Довольно, приказала себе Сара, чувствуя раздражение от таких мыслей. Это все потому, что здесь чужой дом и чья-то чужая жизнь. Вот почему ты оставила грязную посуду в раковине! Домашняя работа не так давит, когда знаешь, что можешь уехать в любой момент. Я не изменилась, твердо сказала себе Сара. Это всего лишь временное отклонение от нормы.

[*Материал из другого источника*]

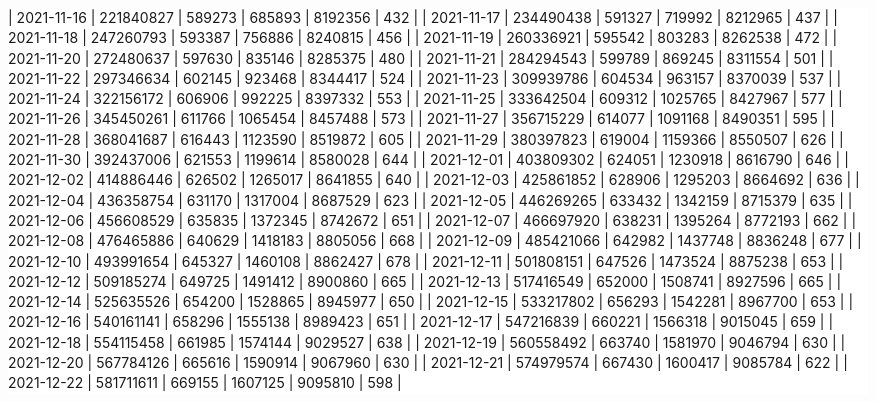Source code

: | 2021-11-16 | 221840827 | 589273 | 685893 | 8192356 | 432 |
| 2021-11-17 | 234490438 | 591327 | 719992 | 8212965 | 437 |
| 2021-11-18 | 247260793 | 593387 | 756886 | 8240815 | 456 |
| 2021-11-19 | 260336921 | 595542 | 803283 | 8262538 | 472 |
| 2021-11-20 | 272480637 | 597630 | 835146 | 8285375 | 480 |
| 2021-11-21 | 284294543 | 599789 | 869245 | 8311554 | 501 |
| 2021-11-22 | 297346634 | 602145 | 923468 | 8344417 | 524 |
| 2021-11-23 | 309939786 | 604534 | 963157 | 8370039 | 537 |
| 2021-11-24 | 322156172 | 606906 | 992225 | 8397332 | 553 |
| 2021-11-25 | 333642504 | 609312 | 1025765 | 8427967 | 577 |
| 2021-11-26 | 345450261 | 611766 | 1065454 | 8457488 | 573 |
| 2021-11-27 | 356715229 | 614077 | 1091168 | 8490351 | 595 |
| 2021-11-28 | 368041687 | 616443 | 1123590 | 8519872 | 605 |
| 2021-11-29 | 380397823 | 619004 | 1159366 | 8550507 | 626 |
| 2021-11-30 | 392437006 | 621553 | 1199614 | 8580028 | 644 |
| 2021-12-01 | 403809302 | 624051 | 1230918 | 8616790 | 646 |
| 2021-12-02 | 414886446 | 626502 | 1265017 | 8641855 | 640 |
| 2021-12-03 | 425861852 | 628906 | 1295203 | 8664692 | 636 |
| 2021-12-04 | 436358754 | 631170 | 1317004 | 8687529 | 623 |
| 2021-12-05 | 446269265 | 633432 | 1342159 | 8715379 | 635 |
| 2021-12-06 | 456608529 | 635835 | 1372345 | 8742672 | 651 |
| 2021-12-07 | 466697920 | 638231 | 1395264 | 8772193 | 662 |
| 2021-12-08 | 476465886 | 640629 | 1418183 | 8805056 | 668 |
| 2021-12-09 | 485421066 | 642982 | 1437748 | 8836248 | 677 |
| 2021-12-10 | 493991654 | 645327 | 1460108 | 8862427 | 678 |
| 2021-12-11 | 501808151 | 647526 | 1473524 | 8875238 | 653 |
| 2021-12-12 | 509185274 | 649725 | 1491412 | 8900860 | 665 |
| 2021-12-13 | 517416549 | 652000 | 1508741 | 8927596 | 665 |
| 2021-12-14 | 525635526 | 654200 | 1528865 | 8945977 | 650 |
| 2021-12-15 | 533217802 | 656293 | 1542281 | 8967700 | 653 |
| 2021-12-16 | 540161141 | 658296 | 1555138 | 8989423 | 651 |
| 2021-12-17 | 547216839 | 660221 | 1566318 | 9015045 | 659 |
| 2021-12-18 | 554115458 | 661985 | 1574144 | 9029527 | 638 |
| 2021-12-19 | 560558492 | 663740 | 1581970 | 9046794 | 630 |
| 2021-12-20 | 567784126 | 665616 | 1590914 | 9067960 | 630 |
| 2021-12-21 | 574979574 | 667430 | 1600417 | 9085784 | 622 |
| 2021-12-22 | 581711611 | 669155 | 1607125 | 9095810 | 598 |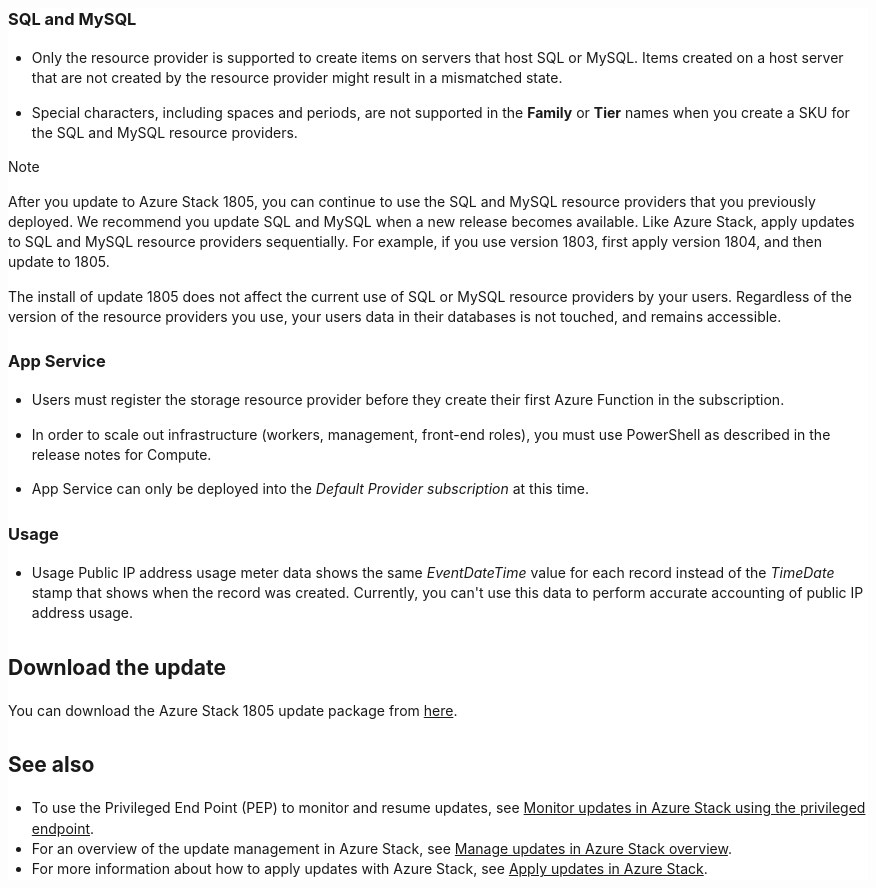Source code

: 
### SQL and MySQL

 
- Only the resource provider is supported to create items on servers that host SQL or MySQL. Items created on a host server that are not created by the resource provider might result in a mismatched state.  

 
- Special characters, including spaces and periods, are not supported in the **Family** or **Tier** names when you create a SKU for the SQL and MySQL resource providers.

 
> [!NOTE]  
> After you update to Azure Stack 1805, you can continue to use the SQL and MySQL resource providers that you previously deployed.  We recommend you update SQL and MySQL when a new release becomes available. Like Azure Stack, apply updates to SQL and MySQL resource providers sequentially. For example, if you use version 1803, first apply version 1804, and then update to 1805.      
>   
> The install of update 1805 does not affect the current use of SQL or MySQL resource providers by your users.
> Regardless of the version of the resource providers you use, your users data in their databases is not touched, and remains accessible.    



### App Service
 
- Users must register the storage resource provider before they create their first Azure Function in the subscription.

 
- In order to scale out infrastructure (workers, management, front-end roles), you must use PowerShell as described in the release notes for Compute.

 
- App Service can only be deployed into the *Default Provider subscription* at this time. 


### Usage  
 
- Usage Public IP address usage meter data shows the same *EventDateTime* value for each record instead of the *TimeDate* stamp that shows when the record was created. Currently, you can't use this data to perform accurate accounting of public IP address usage.






## Download the update
You can download the Azure Stack 1805 update package from [here](https://aka.ms/azurestackupdatedownload).


## See also
- To use the Privileged End Point (PEP) to monitor and resume updates, see [Monitor updates in Azure Stack using the privileged endpoint](../azure-stack-monitor-update.md).
- For an overview of the update management in Azure Stack, see [Manage updates in Azure Stack overview](../azure-stack-updates.md).
- For more information about how to apply updates with Azure Stack, see [Apply updates in Azure Stack](../azure-stack-apply-updates.md).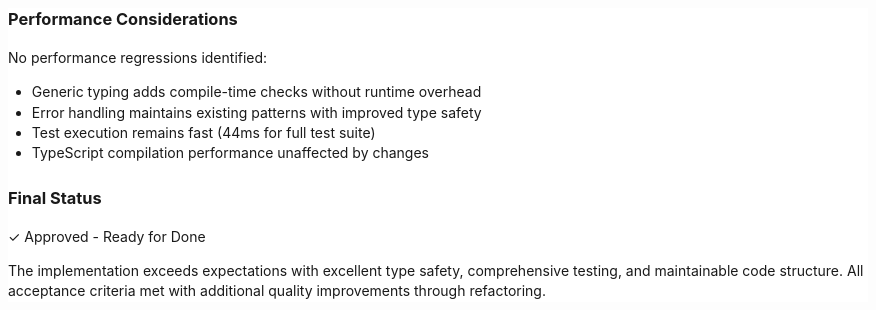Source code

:### Performance Considerations

No performance regressions identified:
- Generic typing adds compile-time checks without runtime overhead  
- Error handling maintains existing patterns with improved type safety
- Test execution remains fast (44ms for full test suite)
- TypeScript compilation performance unaffected by changes

### Final Status

✓ Approved - Ready for Done

The implementation exceeds expectations with excellent type safety, comprehensive testing, and maintainable code structure. All acceptance criteria met with additional quality improvements through refactoring.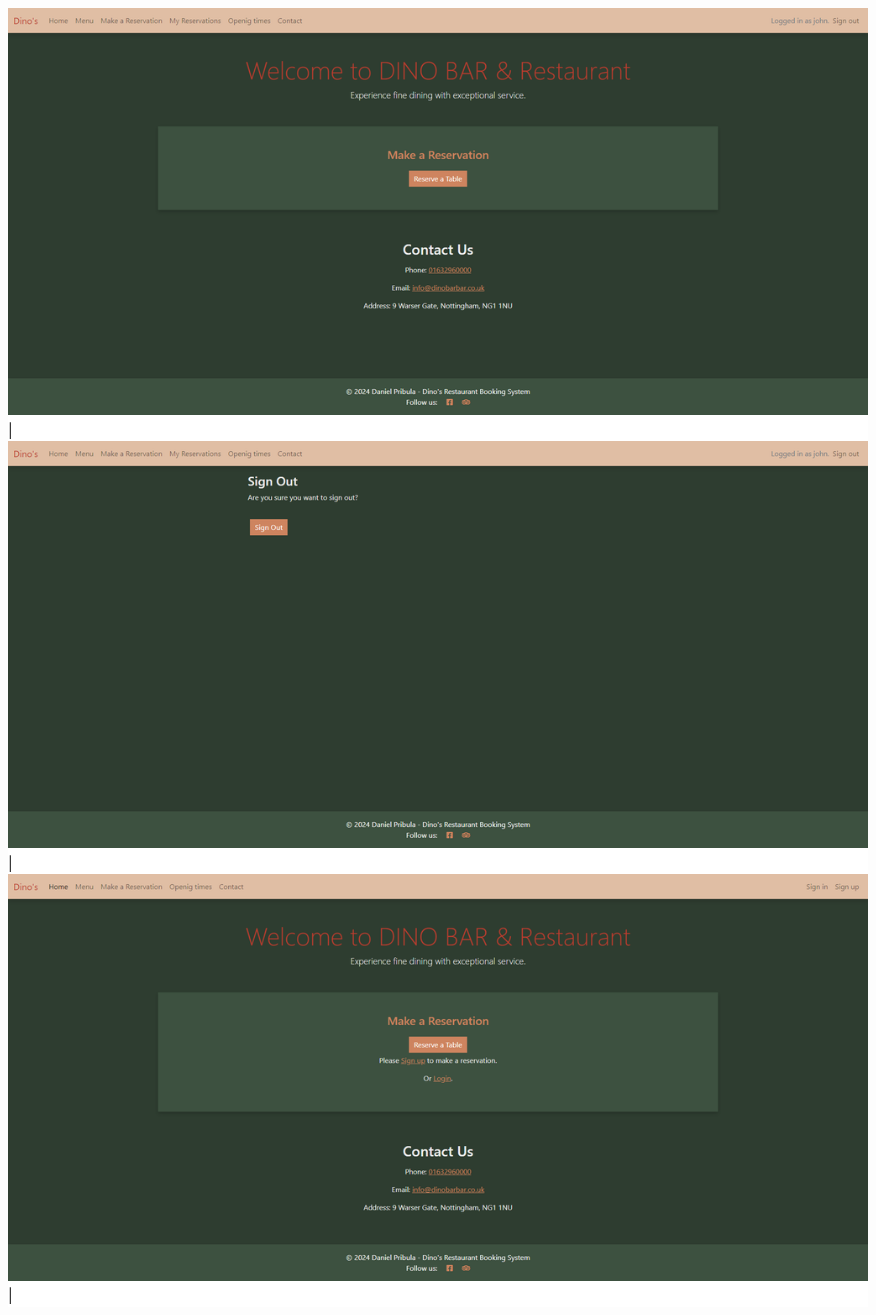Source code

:  ![Home page - logged in](docs/images/home-authenticated-page.png) | ![Home page](docs/images/sign-out-page.png) | ![Home page](docs/images/home-page.png) |
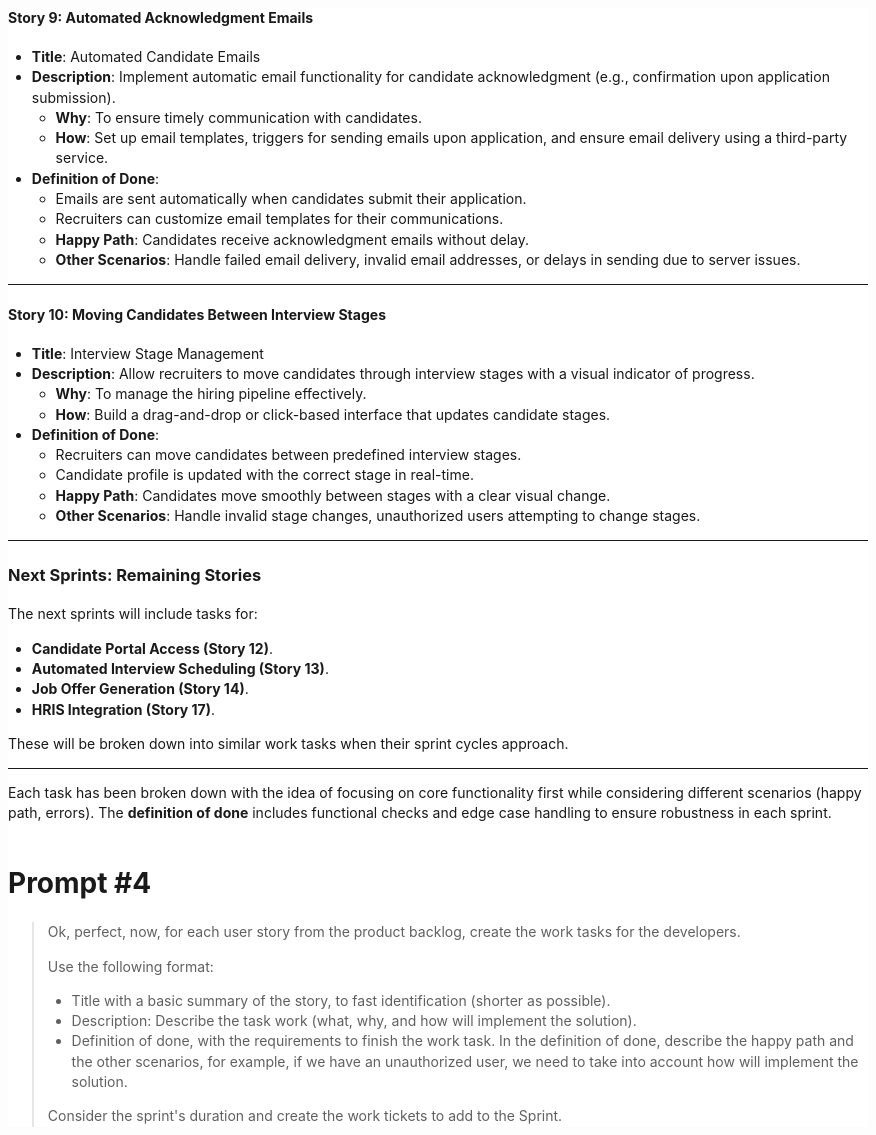 #### **Story 9: Automated Acknowledgment Emails**
- **Title**: Automated Candidate Emails
- **Description**: Implement automatic email functionality for candidate acknowledgment (e.g., confirmation upon application submission).
  - **Why**: To ensure timely communication with candidates.
  - **How**: Set up email templates, triggers for sending emails upon application, and ensure email delivery using a third-party service.
- **Definition of Done**:
  - Emails are sent automatically when candidates submit their application.
  - Recruiters can customize email templates for their communications.
  - **Happy Path**: Candidates receive acknowledgment emails without delay.
  - **Other Scenarios**: Handle failed email delivery, invalid email addresses, or delays in sending due to server issues.

---

#### **Story 10: Moving Candidates Between Interview Stages**
- **Title**: Interview Stage Management
- **Description**: Allow recruiters to move candidates through interview stages with a visual indicator of progress.
  - **Why**: To manage the hiring pipeline effectively.
  - **How**: Build a drag-and-drop or click-based interface that updates candidate stages.
- **Definition of Done**:
  - Recruiters can move candidates between predefined interview stages.
  - Candidate profile is updated with the correct stage in real-time.
  - **Happy Path**: Candidates move smoothly between stages with a clear visual change.
  - **Other Scenarios**: Handle invalid stage changes, unauthorized users attempting to change stages.

---

### **Next Sprints**: Remaining Stories
The next sprints will include tasks for:
- **Candidate Portal Access (Story 12)**.
- **Automated Interview Scheduling (Story 13)**.
- **Job Offer Generation (Story 14)**.
- **HRIS Integration (Story 17)**.
  
These will be broken down into similar work tasks when their sprint cycles approach.

---

Each task has been broken down with the idea of focusing on core functionality first while considering different scenarios (happy path, errors). The **definition of done** includes functional checks and edge case handling to ensure robustness in each sprint.

# Prompt #4
>Ok, perfect, now, for each user story from the product backlog, create the work tasks for the developers. 
>
>Use the following format:
>- Title with a basic summary of the story, to fast identification (shorter as possible).
>- Description: Describe the task work (what, why, and how will implement the solution).
>- Definition of done, with the requirements to finish the work task.
>In the definition of done, describe the happy path and the other scenarios, for example, if we have an unauthorized user, we need to take into account how will implement the solution.
>
>Consider the sprint's duration and create the work tickets to add to the Sprint.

Черт! Она отвлеклась, ее пальцы автоматически втыкали и вытаскивали иголку, и складки постепенно расширялись. Сара схватила ножницы и начала распарывать швы, чтобы снова сделать ровные складки. Ножницы выскользнули у нее из рук, и острый металлический конец впился под ноготь большого пальца. Тут же появилась яркая капелька крови и запачкала материал, когда Сара резко отдернула руку.
– Либби, у тебя найдется что-нибудь, чтобы распарывать швы? – спросила она. – Иначе этими ножницами я отрежу себе палец.
Либби продолжала работать, даже не взглянув на нее:
– Что бы ты там ни натворила, не обращай внимания. Никто и не заметит.